A couple of ones below for those with access to the librarian logs:

  2011-02-13 00:13:08,126 - __main__ - WARNING - Importing octave-communications failed:
  bzrlib.errors.InvalidHttpResponse: Invalid http response for https://launchpadlibrarian.net/40039776/octave-communications_1.0.10-2.dsc: Unable to handle http code 503: expected 200 or 404 for full response.: 

  2011-02-13 00:13:28,751 - __main__ - WARNING - Importing jester failed:
  bzrlib.errors.InvalidHttpResponse: Invalid http response for https://launchpadlibrarian.net/18993704/jester_1.0-8.dsc: Unable to handle http code 503: expected 200 or 404 for full response.: 

  2011-02-13 00:13:28,785 - __main__ - WARNING - Importing monodevelop-database failed:
  bzrlib.errors.InvalidHttpResponse: Invalid http response for https://launchpadlibrarian.net/55583192/monodevelop-database_2.4%2Bdfsg-2.dsc: Unable to handle http code 503: expected 200 or 404 for full response.: 

  2011-02-13 00:13:28,789 - __main__ - WARNING - Importing bzr-rewrite failed:
  bzrlib.errors.InvalidHttpResponse: Invalid http response for https://launchpadlibrarian.net/58283982/bzr-rewrite_0.6.1%2Bbzr225-1.dsc: Unable to handle http code 503: expected 200 or 404 for full response.: 

  2011-02-13 00:16:55,411 - __main__ - WARNING - Importing potool failed:
  bzrlib.errors.InvalidHttpResponse: Invalid http response for https://launchpadlibrarian.net/56057698/potool_0.11-2.dsc: Unable to handle http code 503: expected 200 or 404 for full response.: 

I could provide more if needed, the log files mentioned ~100 of them.

Since I was becoming impatient and things were going well, I went ahead
and push the importer some more for a short period:

 2011-02-13 00:33:27.476000 - Concurrency is now: 32
 2011-02-13 18:24:47.175000 - Concurrency is now: 40
 2011-02-13 18:33:55.523000 - Concurrency is now: 64
 2011-02-13 18:34:45.963000 - Concurrency is now: 62
 2011-02-13 18:35:26.124000 - Concurrency is now: 60
 2011-02-13 18:35:56.346000 - Concurrency is now: 57
 2011-02-13 18:36:36.756000 - Concurrency is now: 40
 2011-02-13 18:37:47.845000 - Concurrency is now: 39
 2011-02-13 18:38:18.547000 - Concurrency is now: 32

No trouble.

Later on, we hit an obscure failure:

  2011-02-13 19:56:59,671 - __main__ - CRITICAL - Driver hit database is locked

This is probably due to a race condition when starting the imports, the
actual code doesn't wait for one import to start before starting the
next one (https://bugs.launchpad.net/udd/+bug/719196).
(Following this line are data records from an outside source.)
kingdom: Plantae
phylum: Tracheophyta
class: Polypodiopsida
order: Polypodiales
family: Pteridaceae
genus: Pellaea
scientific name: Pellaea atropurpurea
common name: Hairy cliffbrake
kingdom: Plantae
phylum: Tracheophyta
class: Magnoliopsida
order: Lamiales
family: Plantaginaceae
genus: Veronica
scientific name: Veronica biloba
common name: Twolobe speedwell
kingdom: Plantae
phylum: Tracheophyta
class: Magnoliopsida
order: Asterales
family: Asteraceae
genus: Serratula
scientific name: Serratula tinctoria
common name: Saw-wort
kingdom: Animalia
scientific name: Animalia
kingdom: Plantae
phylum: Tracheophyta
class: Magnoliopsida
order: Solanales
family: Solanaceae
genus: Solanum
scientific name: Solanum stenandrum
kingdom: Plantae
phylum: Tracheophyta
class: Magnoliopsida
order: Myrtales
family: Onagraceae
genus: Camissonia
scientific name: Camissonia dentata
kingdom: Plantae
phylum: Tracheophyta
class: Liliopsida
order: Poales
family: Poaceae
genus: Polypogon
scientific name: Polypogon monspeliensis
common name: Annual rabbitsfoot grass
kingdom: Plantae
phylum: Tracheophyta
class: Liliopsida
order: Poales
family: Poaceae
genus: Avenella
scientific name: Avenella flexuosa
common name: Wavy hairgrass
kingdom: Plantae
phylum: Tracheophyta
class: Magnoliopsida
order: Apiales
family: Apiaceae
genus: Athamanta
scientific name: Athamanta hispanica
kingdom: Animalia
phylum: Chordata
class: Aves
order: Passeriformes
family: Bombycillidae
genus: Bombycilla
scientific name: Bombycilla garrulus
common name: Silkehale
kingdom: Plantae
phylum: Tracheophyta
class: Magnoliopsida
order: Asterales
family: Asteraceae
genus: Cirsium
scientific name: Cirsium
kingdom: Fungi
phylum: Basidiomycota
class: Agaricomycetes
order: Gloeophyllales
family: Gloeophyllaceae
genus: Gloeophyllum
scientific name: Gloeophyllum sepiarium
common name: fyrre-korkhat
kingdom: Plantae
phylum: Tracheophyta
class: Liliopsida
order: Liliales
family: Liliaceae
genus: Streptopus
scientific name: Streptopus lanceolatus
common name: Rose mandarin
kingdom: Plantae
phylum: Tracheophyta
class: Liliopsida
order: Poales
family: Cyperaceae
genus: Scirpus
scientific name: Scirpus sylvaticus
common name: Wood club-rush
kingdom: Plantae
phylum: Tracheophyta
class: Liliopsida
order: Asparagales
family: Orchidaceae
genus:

It's even more
amazing to have encountered it *after* I pushed to 64 threads and went
back to 32...

To be safe, I lowered the concurrency to 8 again to let whole wheezy
import finish (thanks to spm for promptly restarting the importer).

 2011-02-13 23:06:49.215000 - Concurrency is now: 8

Overall, I'm impressed by the robustness of the *whole* system[1]
(i.e. launchpad + the package importer).

An important point is that we want to be able to temporarily raise the
number of threads in the future to address such huge imports. We need
more monitoring and more data collecting[2] to refine what resources we
really need between this big imports.

In parallel, my package-import.local vm has now reach '0' outstanding
jobs too. Of course it runs in read-only mode with package_import.py
being called with '--no-push; and currently have 16403 failures due to
some access misconfiguration ;) But it runs and that's a nice first
step.

Congratulations for staying with me so long !

       Vincent

[1] And while I'm working on making the p-i more robust, I'd like to be
clear, for the record, that James left us an already robust system and I
thank him for that. So, in the future, if you hear me say or see me
write: "the p-i sucks", I'll be talking about the remaining defects and
about the bugs we will add ;-)

[2]: The obvious candidates being memory peak and CPU/elapsed times (we
can (and I will) extract the later from the existing logs, see
bzr+ssh://bazaar.launchpad.net/~vila/udd/analyze_log/.